About me
I’m a PhD candidate at the department of Computer Science at the University of Toronto, advised by Prof. Gennady Pekhimenko. I’m working at the intersection of data systems, compilers, and machine learning systems. My primary research focuses on bridging the gap between generality and performance in modern analytics systems by introducing compiler-driven abstractions that unify diverse workloads. As part of this effort, I have developed intermediate representations and compiler frameworks called TiLT and Reffine that enable end-to-end operator fusion, scalable parallel execution, and efficient code generation across traditionally siloed domains, including relational databases, streaming analytics, and graph processing. My work has been published in leading systems and machine learning venues such as ASPLOS, MLSys, USENIX ATC, and MICRO, and I’m a two-time Best Artifact Award recipient at ASPLOS.

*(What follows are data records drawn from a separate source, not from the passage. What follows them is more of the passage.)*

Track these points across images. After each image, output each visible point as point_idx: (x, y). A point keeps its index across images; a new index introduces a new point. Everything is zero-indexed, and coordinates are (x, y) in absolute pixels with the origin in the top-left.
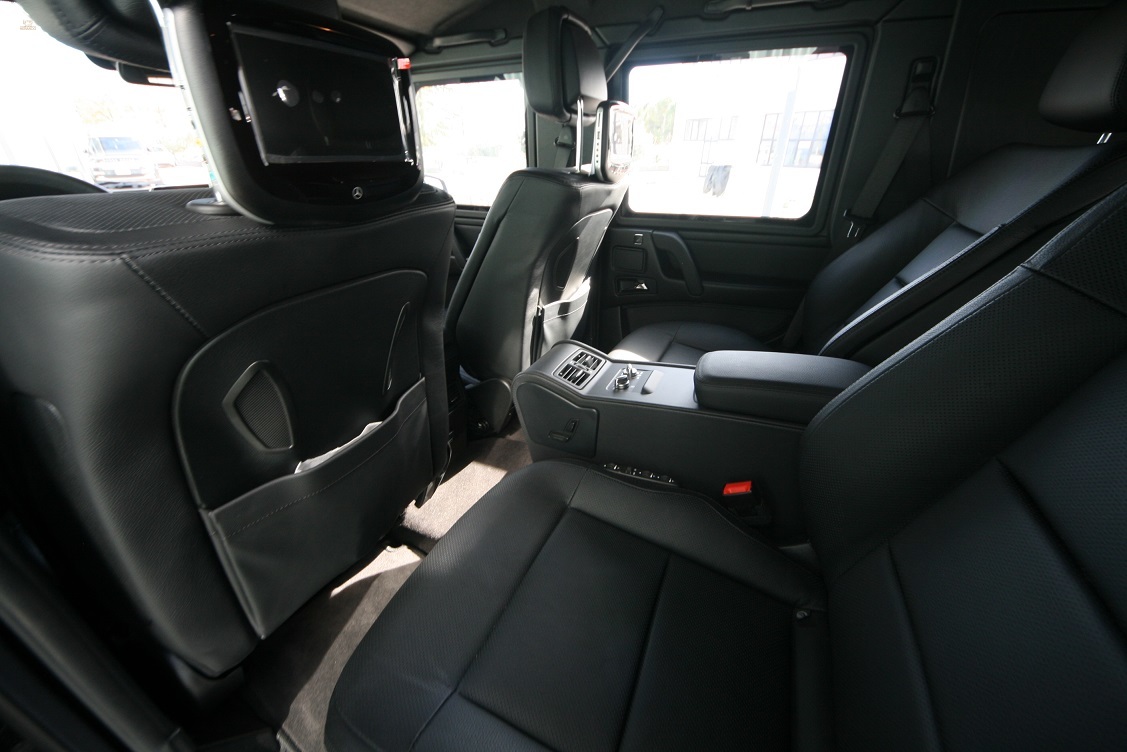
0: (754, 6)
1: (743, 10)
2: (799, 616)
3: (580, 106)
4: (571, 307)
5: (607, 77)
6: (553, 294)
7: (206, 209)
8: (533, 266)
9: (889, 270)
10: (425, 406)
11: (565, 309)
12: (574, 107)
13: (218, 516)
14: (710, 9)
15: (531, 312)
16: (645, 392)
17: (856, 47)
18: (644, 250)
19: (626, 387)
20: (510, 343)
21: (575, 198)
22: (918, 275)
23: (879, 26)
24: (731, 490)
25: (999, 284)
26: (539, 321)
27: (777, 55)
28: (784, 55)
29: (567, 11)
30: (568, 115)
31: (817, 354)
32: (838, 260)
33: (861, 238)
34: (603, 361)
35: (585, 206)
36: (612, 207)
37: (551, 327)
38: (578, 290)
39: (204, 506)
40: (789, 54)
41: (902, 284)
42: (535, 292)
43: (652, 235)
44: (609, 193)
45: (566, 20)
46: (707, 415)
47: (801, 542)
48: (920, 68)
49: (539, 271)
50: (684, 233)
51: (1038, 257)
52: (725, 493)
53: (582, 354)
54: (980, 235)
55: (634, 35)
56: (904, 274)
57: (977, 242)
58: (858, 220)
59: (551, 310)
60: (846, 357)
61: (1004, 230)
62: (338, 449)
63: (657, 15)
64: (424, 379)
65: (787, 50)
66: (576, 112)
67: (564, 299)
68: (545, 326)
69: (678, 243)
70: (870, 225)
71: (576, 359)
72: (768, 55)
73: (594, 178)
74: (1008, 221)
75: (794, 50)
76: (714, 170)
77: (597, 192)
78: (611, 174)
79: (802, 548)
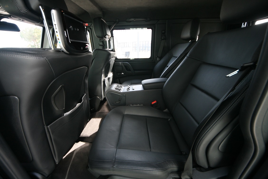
0: (136, 20)
1: (134, 21)
2: (169, 120)
3: (107, 36)
4: (110, 78)
5: (110, 31)
6: (106, 76)
7: (51, 51)
8: (102, 69)
9: (165, 65)
10: (86, 101)
11: (109, 79)
12: (106, 37)
13: (50, 127)
14: (127, 20)
15: (102, 80)
16: (133, 89)
17: (153, 28)
18: (122, 66)
19: (129, 90)
20: (98, 87)
21: (110, 54)
22: (170, 65)
23: (156, 25)
24: (153, 103)
25: (184, 60)
26: (104, 82)
27: (135, 29)
28: (136, 29)
29: (102, 18)
30: (105, 38)
31: (160, 78)
32: (157, 64)
33: (160, 60)
34: (122, 86)
35: (112, 56)
36: (115, 57)
37: (107, 83)
38: (110, 75)
39: (45, 125)
40: (137, 29)
41: (168, 67)
42: (103, 75)
43: (123, 63)
44: (115, 54)
45: (102, 20)
46: (146, 90)
47: (166, 109)
48: (163, 32)
49: (103, 70)
50: (129, 62)
51: (188, 55)
52: (152, 104)
53: (117, 86)
54: (177, 57)
55: (114, 24)
56: (168, 65)
57: (177, 58)
58: (159, 57)
59: (106, 79)
60: (165, 77)
61: (181, 55)
62: (72, 110)
63: (117, 20)
64: (85, 94)
65: (142, 28)
66: (106, 38)
67: (108, 77)
68: (105, 83)
69: (129, 64)
70: (161, 58)
71: (117, 87)
72: (133, 29)
73: (112, 51)
74: (181, 53)
75: (137, 28)
76: (126, 53)
77: (113, 54)
78: (115, 50)
79: (166, 110)
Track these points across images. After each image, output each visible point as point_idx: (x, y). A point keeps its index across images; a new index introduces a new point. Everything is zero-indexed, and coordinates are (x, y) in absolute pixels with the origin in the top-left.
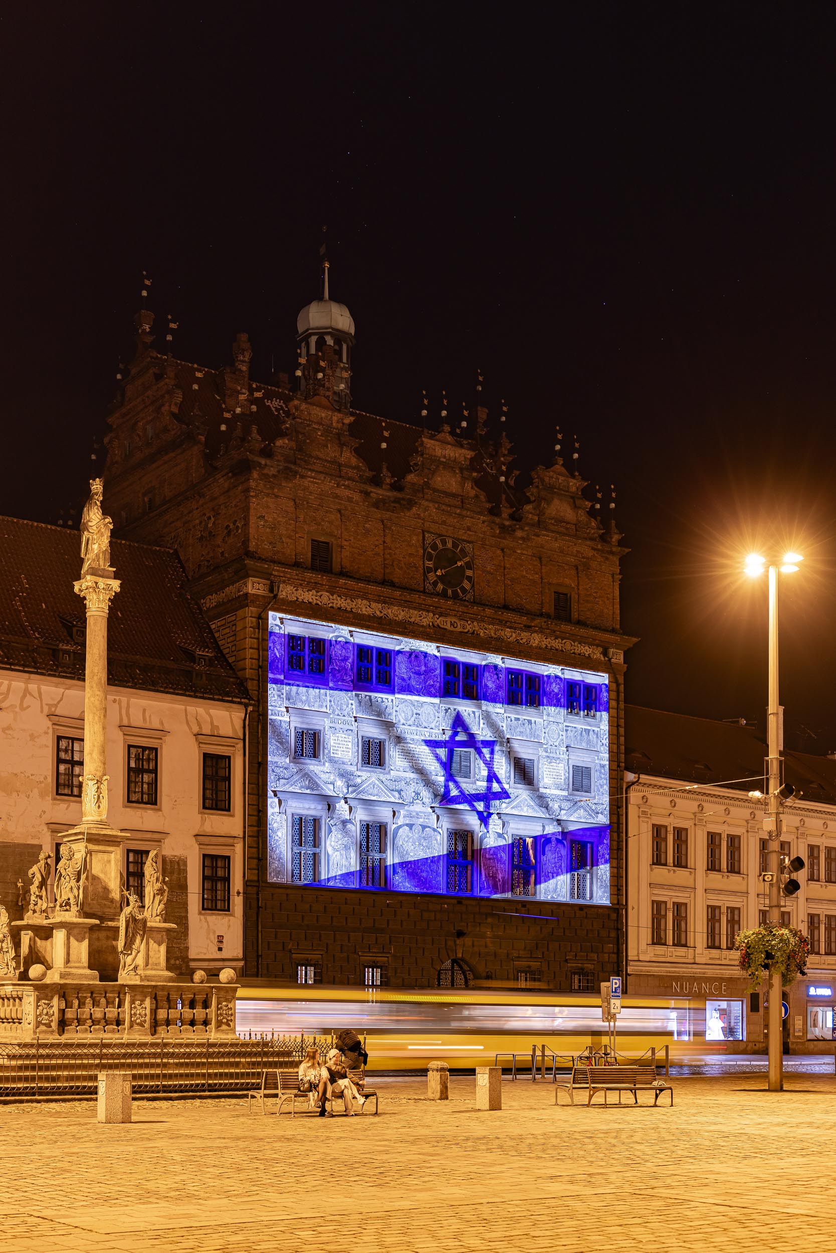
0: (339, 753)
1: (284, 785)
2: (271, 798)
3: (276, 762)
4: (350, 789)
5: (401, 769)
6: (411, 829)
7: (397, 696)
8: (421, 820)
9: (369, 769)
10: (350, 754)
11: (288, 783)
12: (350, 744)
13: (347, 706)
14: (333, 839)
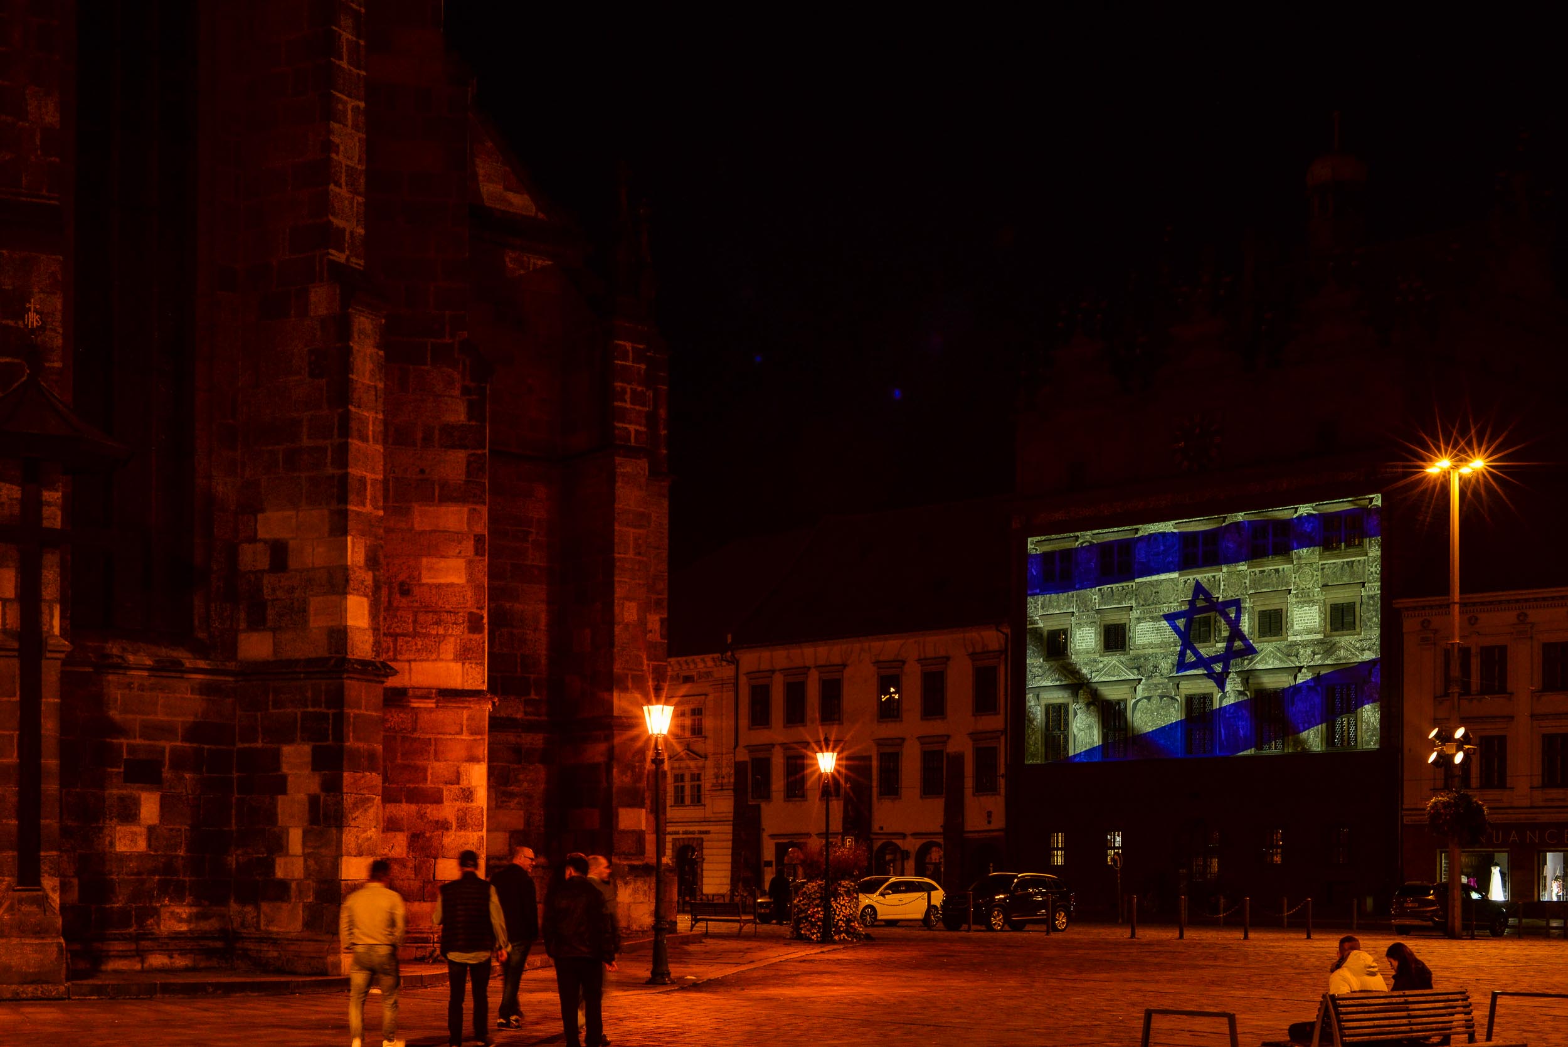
0: (1084, 644)
1: (1039, 681)
2: (1029, 694)
3: (1033, 664)
4: (1093, 674)
5: (1141, 647)
6: (1149, 701)
7: (1137, 580)
8: (1159, 691)
9: (1111, 654)
10: (1093, 643)
11: (1042, 679)
12: (1093, 635)
13: (1091, 602)
14: (1078, 721)
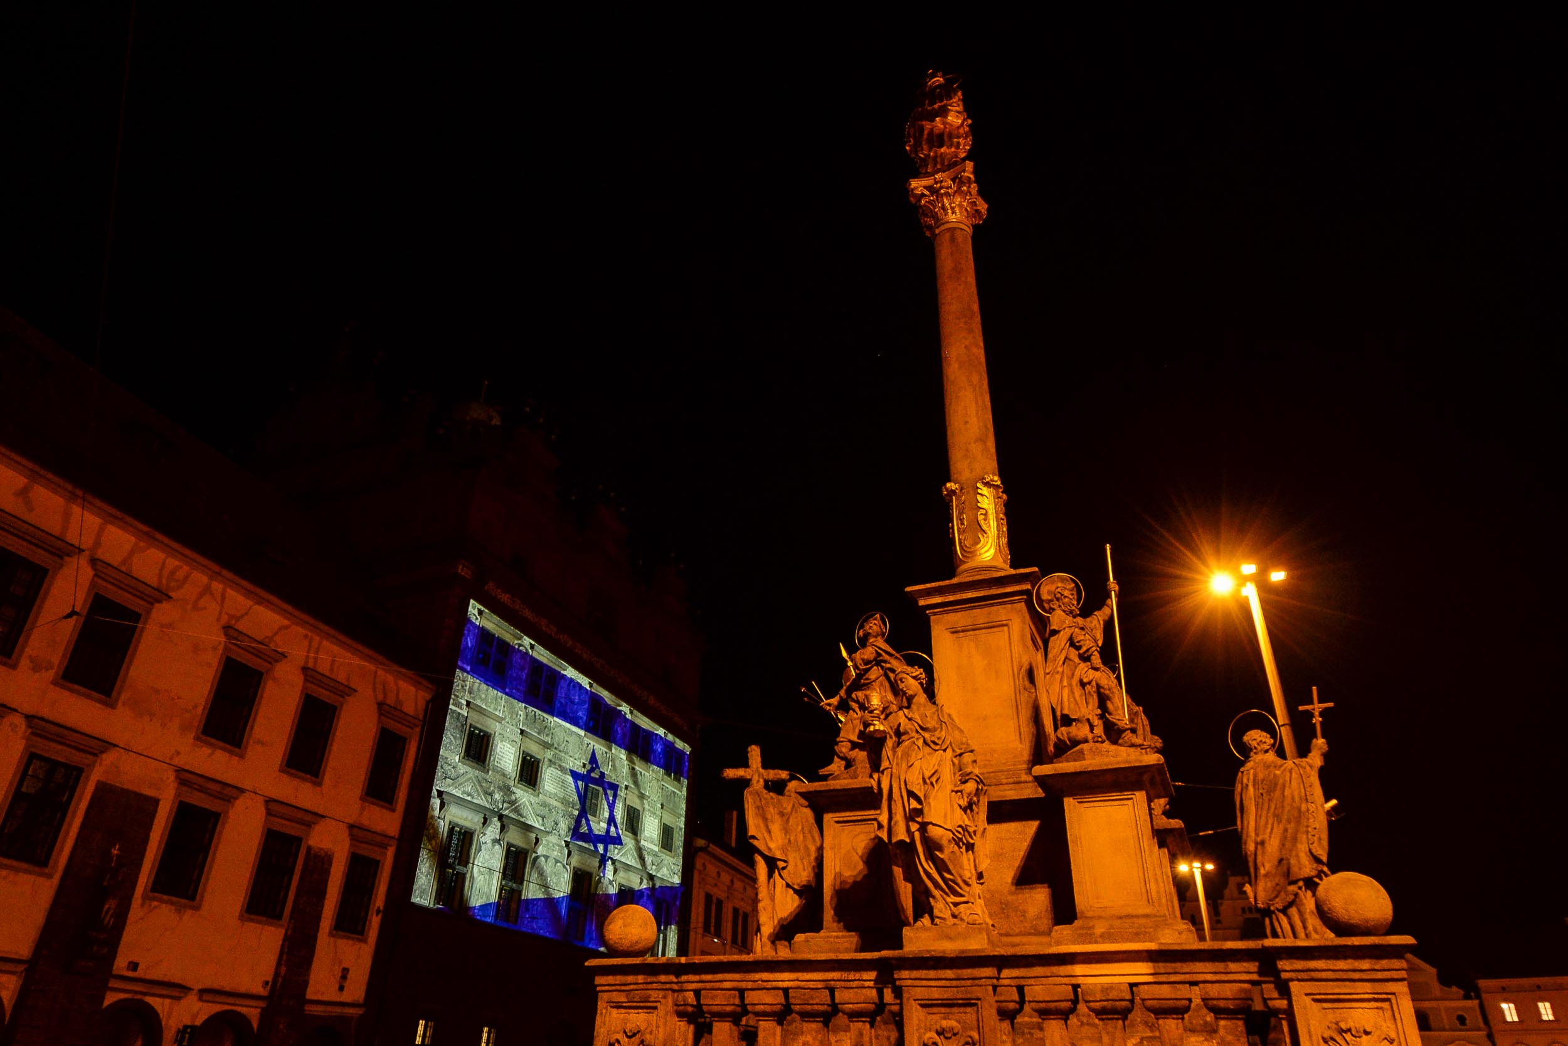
0: (503, 763)
1: (449, 786)
2: (434, 798)
3: (447, 758)
4: (505, 805)
5: (548, 794)
6: (546, 861)
7: (555, 719)
8: (556, 854)
9: (523, 787)
10: (511, 767)
11: (453, 784)
12: (513, 756)
13: (517, 716)
14: (481, 859)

In addition to my PhD research, I have also contributed to several projects in machine learning and systems. My work includes P3, which improves communication efficiency in distributed training; Arbitor, a hardware emulator for accelerating the development and evaluation of emerging AI accelerators; and Tally, a system for improving GPU cluster utilization through the co-location of concurrent deep learning workloads, enabling effective resource sharing and fine-grained scheduling.
I’m also the co-founder of CentML, a startup building next-generation infrastructure for large-scale AI systems, which was acquired by NVIDIA. I’m currently serving as a Tech Lead for AI Infrastructure at NVIDIA, designing and building inference systems that power large-scale generative AI deployments.